Before she was born I was so scared at the thought of seeing a baby that wasn’t alive, but as soon as she was born all I felt was love.

If anything, I regret not holding her enough, she was so small, so delicate I was scared of hurting her but I wish I’d held her more. Hold them, take photos and say everything you want to say to them because these are the memories you’ll cherish forever.

This is Dane’s Story

'You never forget, but you’ll put that memory into a better place.'

I just remember them saying there was no heartbeat and I was so angry, filled with rage.

Then I looked at Ali, saw how sad she was and had to tell myself not to be selfish. I’m not a very open person, I like to just deal with it and it’s hard for dads in this situation because you just want to look out for your family, there’s so much pressure to be ‘the man’.

I just couldn’t let Aliyah see me at my lowest points. Even now, I’ll go for a walk, talk to myself, cry, scream and shout until I can deal with things again.

You’re going to feel that pain whether you want to or not and there’s no right or wrong way of dealing with that. You have to take as much time as you need to heal. Losing a child is so sad but if you follow your emotions, it will get better.

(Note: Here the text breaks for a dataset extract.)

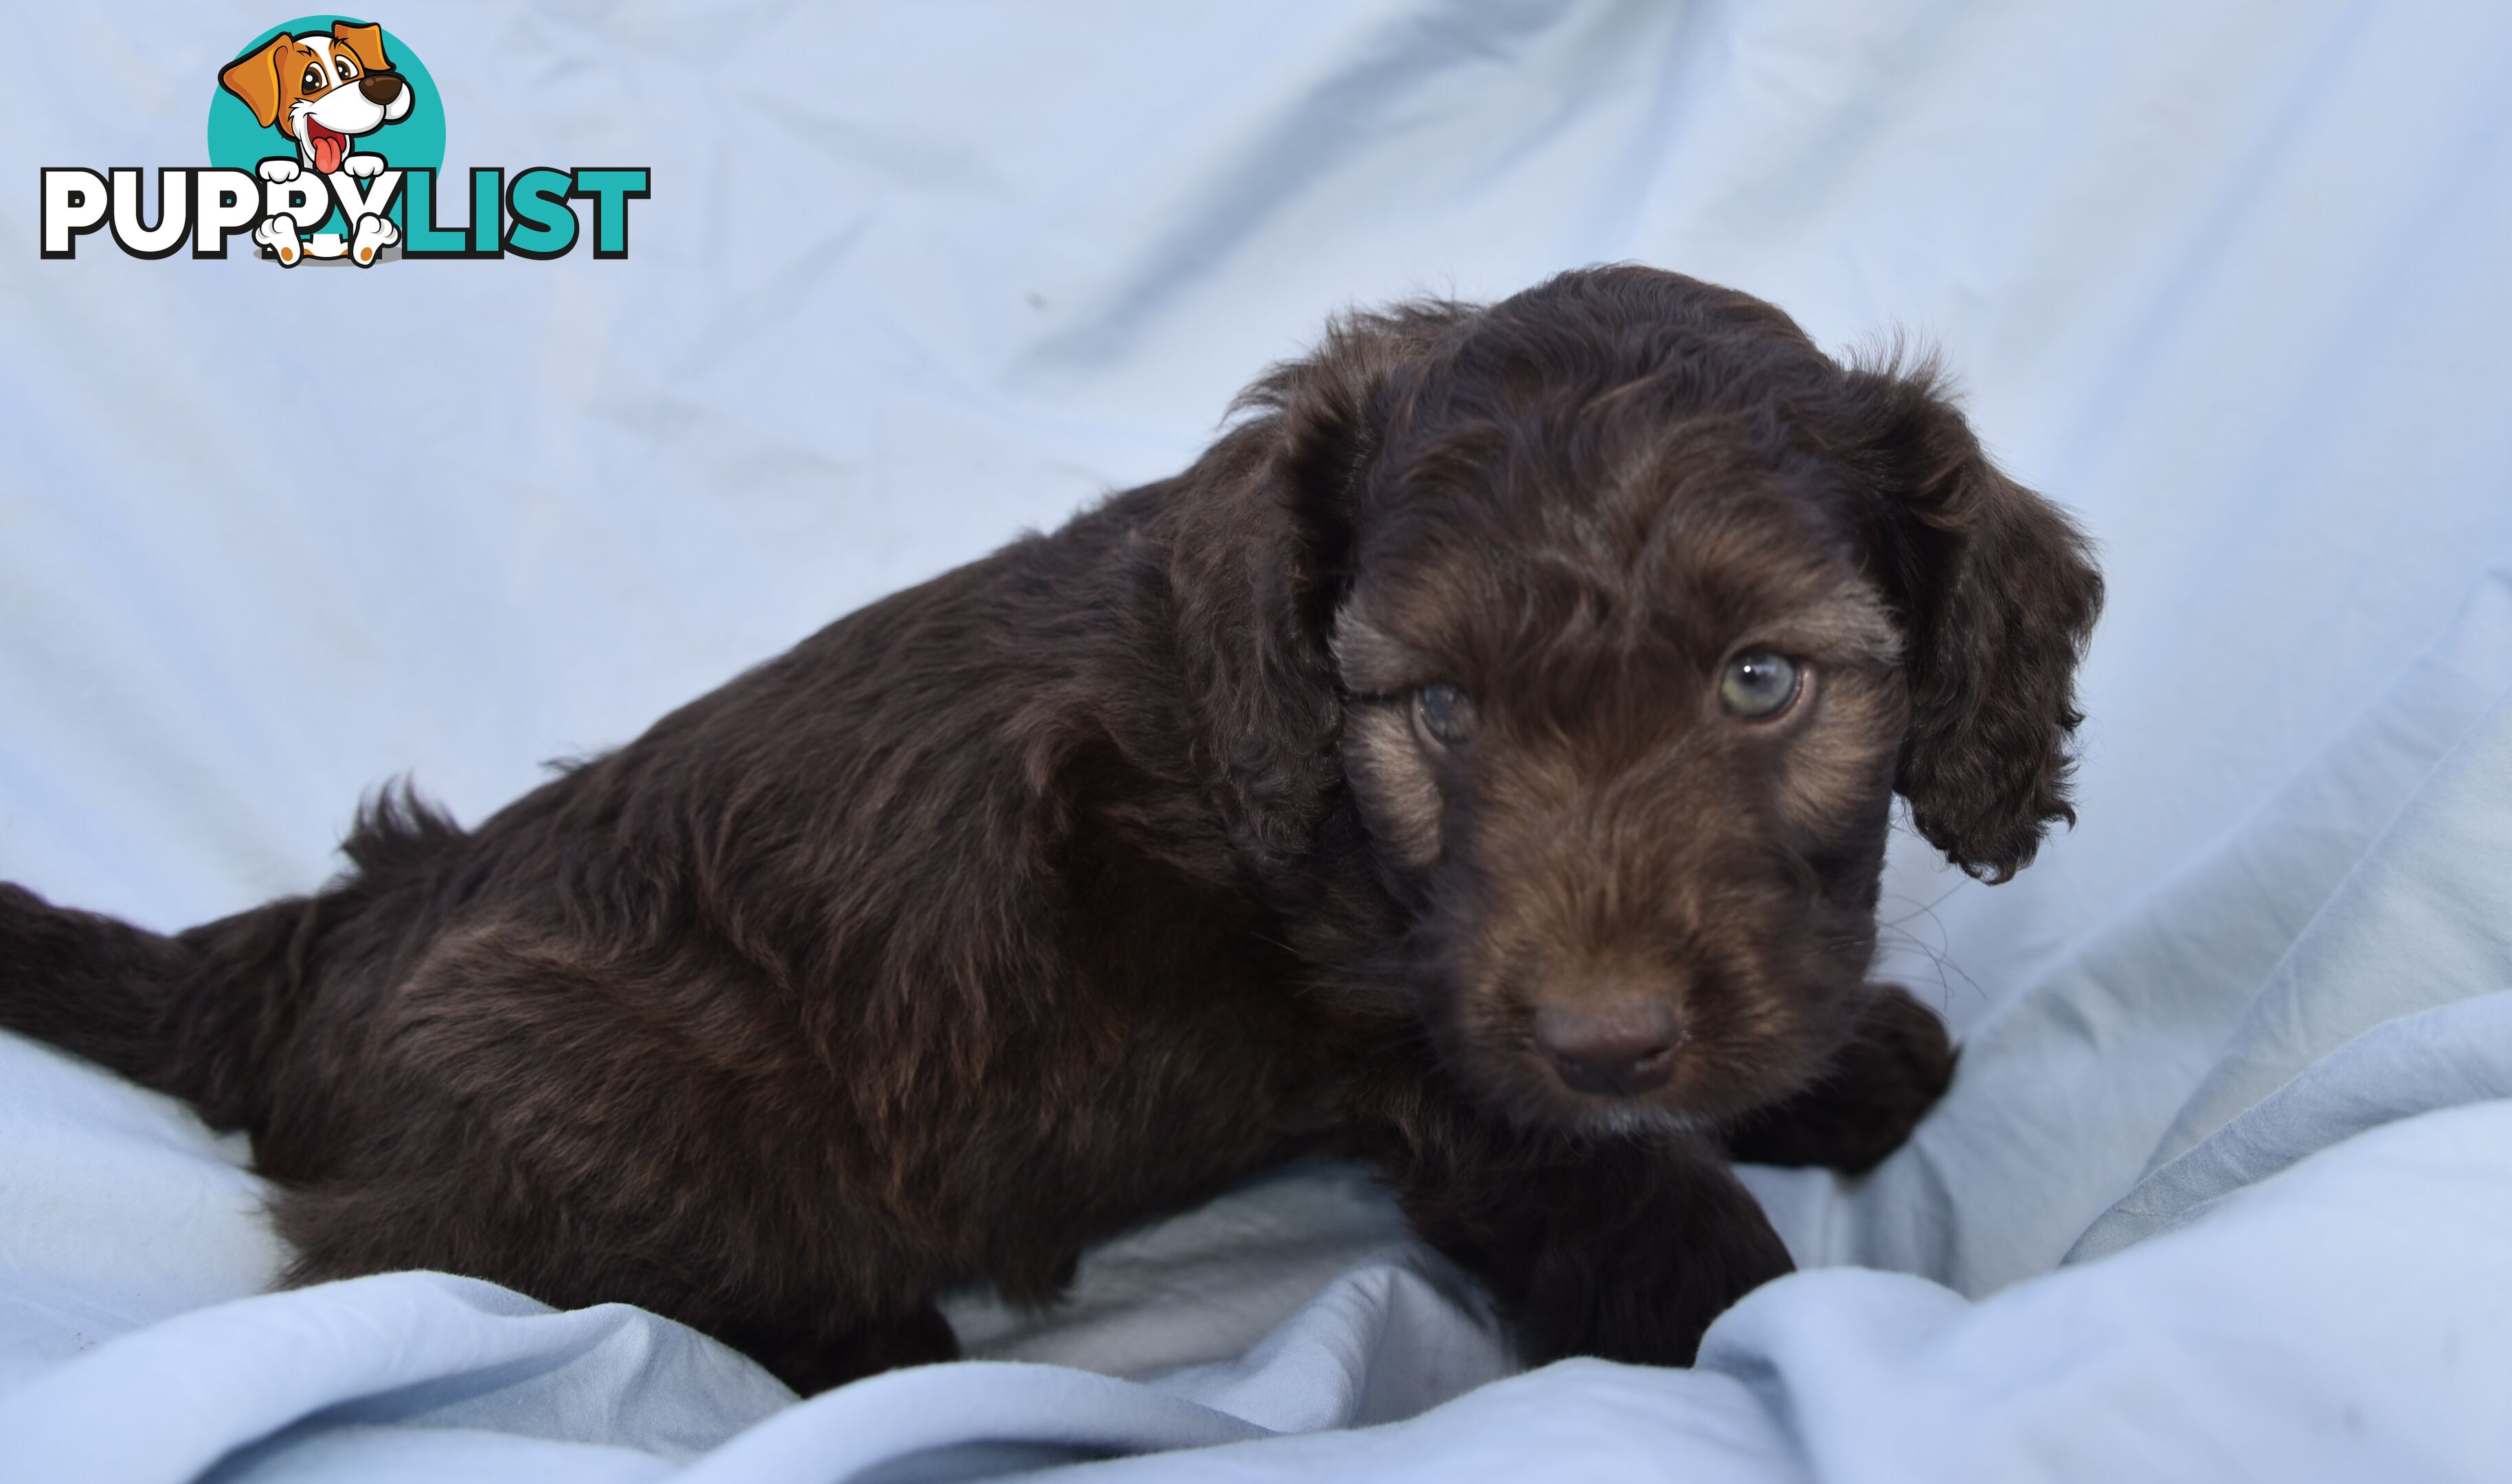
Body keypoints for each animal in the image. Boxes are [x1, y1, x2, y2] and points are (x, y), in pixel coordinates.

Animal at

I struggle most when I’ve too much time to reflect, to focus on ‘What ifs?’ but that’s natural.

I think it’s important to get out there and interact, even just an hour a day. It can be really bad being left alone with your thoughts and emotions for months at a time.

Don’t be in a rush to go back to whatever ‘normal’ means for you.

Find ways to cope and understand. You can’t go back to who you were but if you can take anything positive, however small, that will help heal you in a way.

It heals me to talk about her, we talk about her every day, ‘I bet she would have done this or that’.

Sometimes when we visit her we still read her stories, which is comforting in a way because those were the things you planned to do. Just because she’s not here in the way you want, she still exists.

I know some people might not want to say anything for fear of upsetting us but she was here, she’s a part of me and not something I want to forget.

There’s lots of bonding as that bump grows. She made me happy, changed me as a person, even though she’s not here, she did so much for my life. People not acknowledging that she was a person is tough, it’s upsetting.

I just want to remember her and be happy.

Sometimes it breaks your heart because you were expecting to do so much for them and I felt angry because I didn’t understand. You want a reason and, even after the post-mortem, there was nothing definitive.

But I don’t feel anger anymore. I’ve put her memory in a place that allows me to love my daughter and still get to move forward.

When I speak about her now, it’s with happiness rather than anger and bitterness. She’s not here, there’s nothing I can do about that, but I can make her memory happy.